干支会議が神ツッコミで暴走、卵とねーが笑いと恐怖を連れてくる痛快な一作
- ★★★ Excellent!!!
『ねーうしとららん』は、誰もが知る十二支の昔話を、神々の会議という「決め方」の場面から組み替えて見せる。担当神が得意げに「ねー、うし、とら、らん」と読み上げた瞬間、会議の空気が一段冷える。この違和感を起点に、神鏡の映像で「らん」の正体を追っていく流れが明快で、読者は笑いながら不安へ引き込まれる。
特に印象に残ったのは、夜の映像で卵の表面に大きな眼が現れ、殻が横に割れて長い舌がネズミを絡め取り、殻の中へ連れ去っていく場面だ。

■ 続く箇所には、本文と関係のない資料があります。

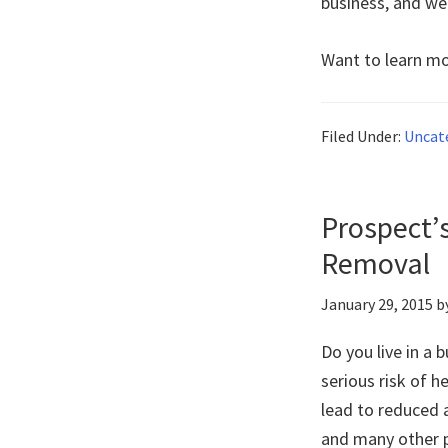
business, and we
Want to learn mo
Filed Under:
Uncat
Prospect’
Removal
January 29, 2015
b
Do you live in a 
serious risk of h
lead to reduced a
and many other p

可愛い干支の世界に、捕食の生々しさを一瞬だけ混ぜることで、神々の「これはマスコットにしてよいのか」という議論が急に切実になる。そこへ「信仰ポイント」など俗っぽい仕組みまで淡々と提示され、神ツッコミが入って、笑いが戻る。この緩急が作品の持ち味だと思う。後編でも「ねー」の正体で同じ型の驚きを重ね、最後に「辰」の見落としまで置いて締める手際がいい。短いのに、設定とオチがきれいに残る。